> **PROBLEM DESCRIPTION**
Copy the LangGraph debugging guide starting with "Troubleshooting" and going on through "Arcbeam platform URL.", changing "Verify" to "Confirm".

> **PASSAGE TO READ**
━━━━━━━━━━━━━━━━
Debugging LangGraph Applications

Find Failing Nodes

Filter traces with errors:
  1. Set status filter: error
  2. View which node failed
  3. Check error message and stack trace
  4. Review node inputs that caused failure

Optimize Slow Paths

Identify performance bottlenecks:
  1. Filter by duration: > 10 seconds
  2. View span tree to see slow nodes
  3. Check if specific LLM calls or retrievals are slow
  4. Optimize prompts or reduce retrieval count

Compare Different Paths

Understand routing decisions:
  1. Create collection of similar queries
  2. Compare which paths they took
  3. See if conditional logic works as expected
  4. Identify edge cases

Track State Evolution

See how state changes through the graph:
  1. View trace detail
  2. Check state at each node
  3. Verify state updates are correct
  4. Debug unexpected state changes

Connecting Data Sources

To enable data lineage for retrieval nodes:
  1. Connect your vector store as a dataset in Arcbeam
  2. Map document ID columns
  3. Sync metadata
Now traces will show retrieved documents with full source attribution. Learn more about datasets →

Best Practices

Initialize Before Graph Definition

Call connector.init() before defining your graph:
# Good: Initialize first
from arcbeam_connector.langchain.connector import ArcbeamLangConnector

connector = ArcbeamLangConnector(
    base_url="http://platform.arcbeam.ai",
    api_key="your-api-key-here",
    project_id="your-project-id-here",
)
connector.init()

from langgraph.graph import StateGraph
# ... define your graph

Use Descriptive Node Names

Name nodes clearly:
❌ Bad: "node1", "node2", "process"
✅ Good: "classify_intent", "retrieve_context", "generate_response"

Troubleshooting

Traces Not Appearing

Check Initialization: Ensure connector.init() is called before graph compilation. Check Credentials: Verify API key and project ID:
import os
print(os.getenv("ARCBEAM_API_KEY"))
print(os.getenv("ARCBEAM_PROJECT_ID"))
Check Network: Ensure application can reach the Arcbeam platform URL.

Missing Node Details

The connector automatically captures node executions and transitions. Ensure your graph is properly defined with descriptive node names.

Performance Impact

Traces are sent asynchronously and shouldn’t impact performance. If you experience issues, check your network connection to the Arcbeam platform.
━━━━━━━━━━━━━━━━
> **EXERCISE DATA**

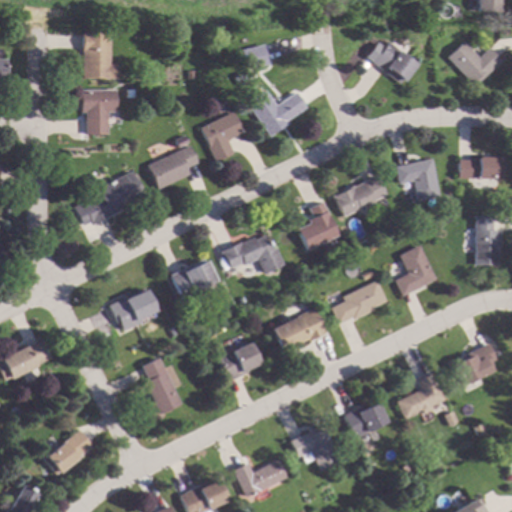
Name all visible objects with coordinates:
crop: (208, 5)
building: (482, 6)
building: (483, 6)
building: (92, 57)
building: (250, 57)
building: (251, 57)
building: (91, 58)
building: (385, 61)
building: (388, 63)
building: (468, 63)
building: (468, 63)
building: (0, 74)
building: (151, 75)
building: (185, 75)
building: (237, 80)
road: (334, 89)
building: (125, 93)
building: (92, 110)
building: (92, 110)
building: (270, 111)
building: (270, 111)
road: (16, 126)
building: (175, 128)
building: (215, 136)
building: (215, 136)
building: (176, 139)
building: (165, 167)
building: (167, 167)
building: (473, 168)
building: (477, 168)
building: (414, 179)
building: (414, 179)
road: (249, 188)
building: (354, 196)
building: (354, 197)
building: (104, 198)
building: (107, 198)
building: (378, 204)
building: (312, 227)
building: (312, 228)
building: (480, 242)
building: (481, 242)
building: (248, 254)
building: (249, 254)
building: (0, 261)
road: (40, 261)
building: (0, 263)
building: (408, 271)
building: (409, 272)
building: (362, 276)
building: (187, 279)
building: (187, 280)
building: (353, 303)
building: (354, 303)
building: (225, 305)
building: (127, 309)
building: (125, 310)
building: (292, 330)
building: (293, 331)
building: (167, 332)
building: (188, 336)
building: (20, 360)
building: (233, 361)
building: (234, 362)
building: (13, 363)
building: (471, 364)
building: (470, 365)
road: (322, 376)
building: (154, 386)
building: (155, 387)
building: (417, 398)
building: (415, 399)
building: (447, 419)
building: (359, 420)
building: (360, 420)
building: (476, 430)
building: (312, 448)
building: (63, 452)
building: (64, 453)
building: (253, 477)
building: (254, 477)
road: (105, 489)
building: (198, 497)
building: (198, 498)
building: (18, 500)
building: (18, 501)
building: (466, 506)
building: (468, 506)
building: (161, 509)
building: (162, 510)
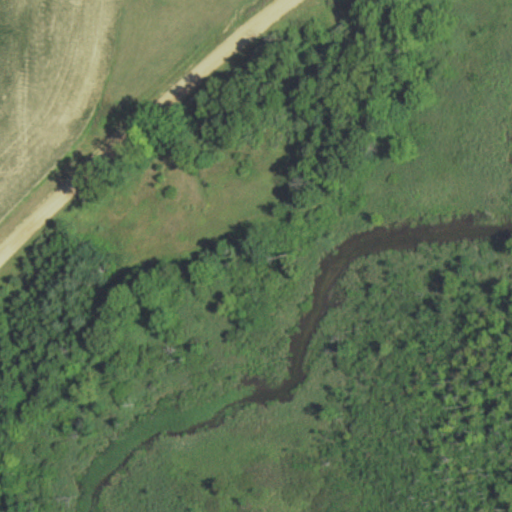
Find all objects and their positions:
road: (141, 123)
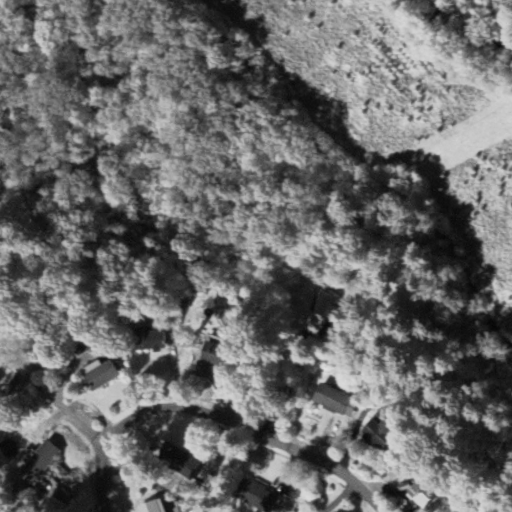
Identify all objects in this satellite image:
building: (329, 308)
building: (224, 357)
building: (105, 369)
road: (292, 383)
road: (52, 399)
building: (339, 402)
road: (245, 429)
building: (382, 435)
building: (184, 457)
building: (44, 461)
road: (102, 481)
building: (424, 494)
building: (261, 498)
building: (156, 507)
building: (420, 511)
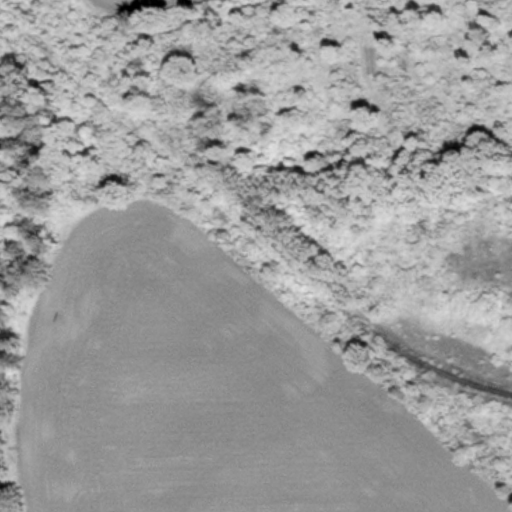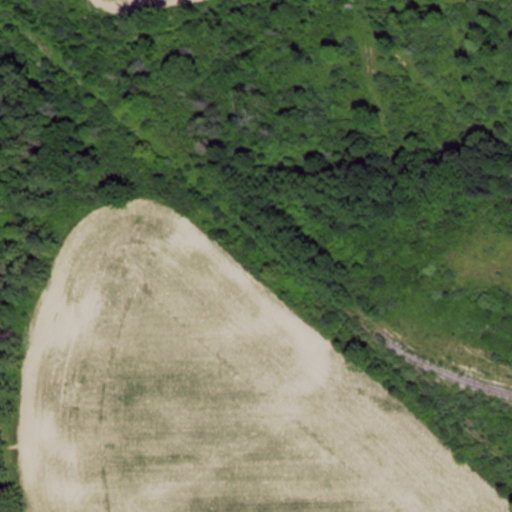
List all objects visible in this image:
railway: (167, 161)
railway: (420, 360)
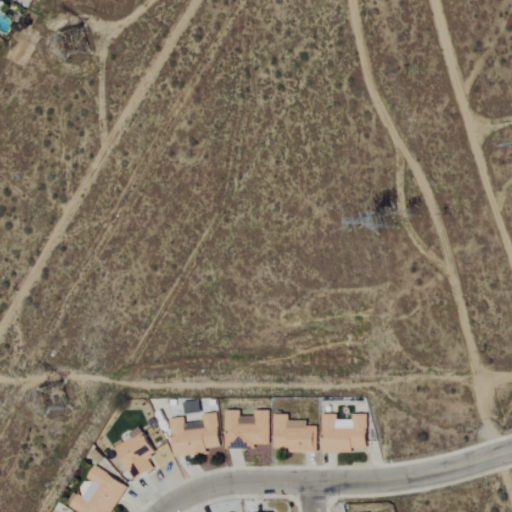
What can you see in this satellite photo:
power tower: (81, 35)
road: (112, 200)
power tower: (414, 213)
power tower: (380, 219)
power tower: (361, 231)
power tower: (60, 408)
building: (249, 430)
building: (347, 434)
building: (296, 435)
building: (198, 436)
building: (139, 454)
road: (414, 480)
road: (247, 482)
building: (100, 493)
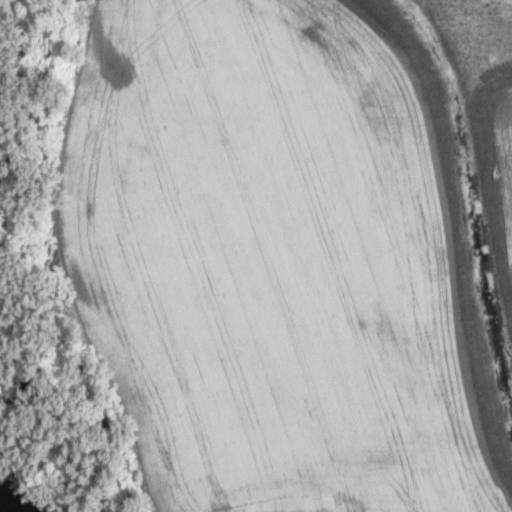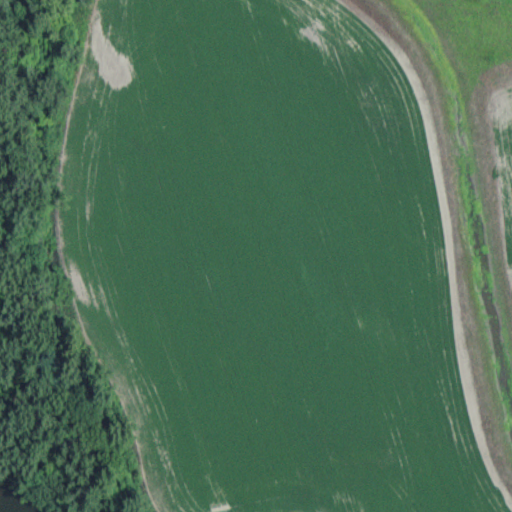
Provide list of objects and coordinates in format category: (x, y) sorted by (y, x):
crop: (491, 111)
crop: (279, 263)
road: (42, 441)
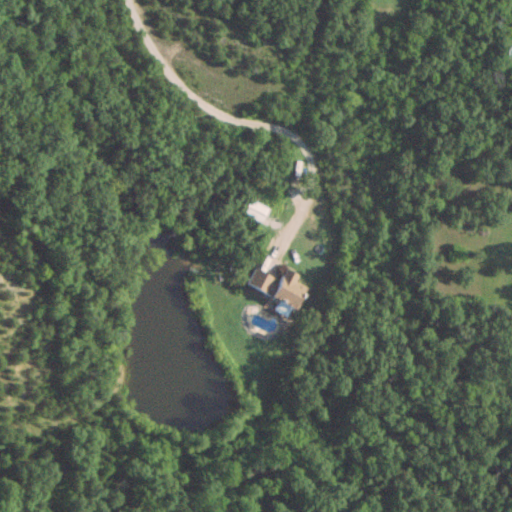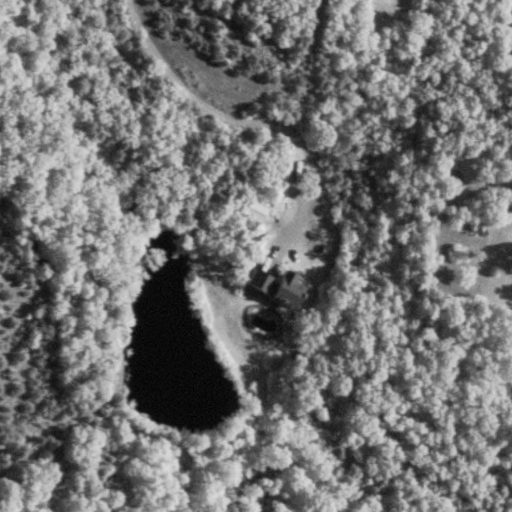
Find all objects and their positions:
road: (237, 118)
building: (254, 210)
building: (276, 286)
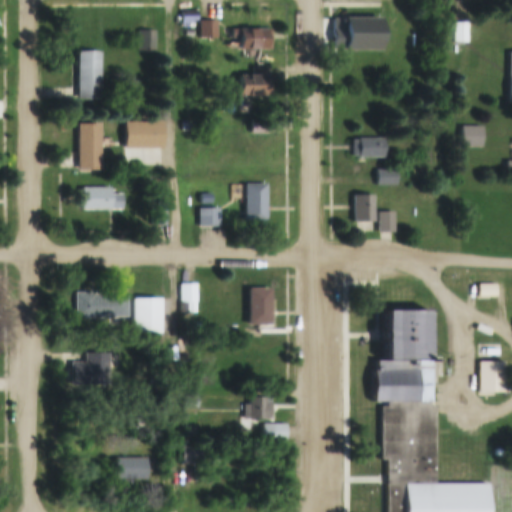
━━━━━━━━━━━━━━━━
> **COMPLETED EXERCISE**
Troubleshooting

Traces Not Appearing

Check Initialization: Ensure connector.init() is called before graph compilation. Check Credentials: Confirm API key and project ID:
import os
print(os.getenv("ARCBEAM_API_KEY"))
print(os.getenv("ARCBEAM_PROJECT_ID"))
Check Network: Ensure application can reach the Arcbeam platform URL.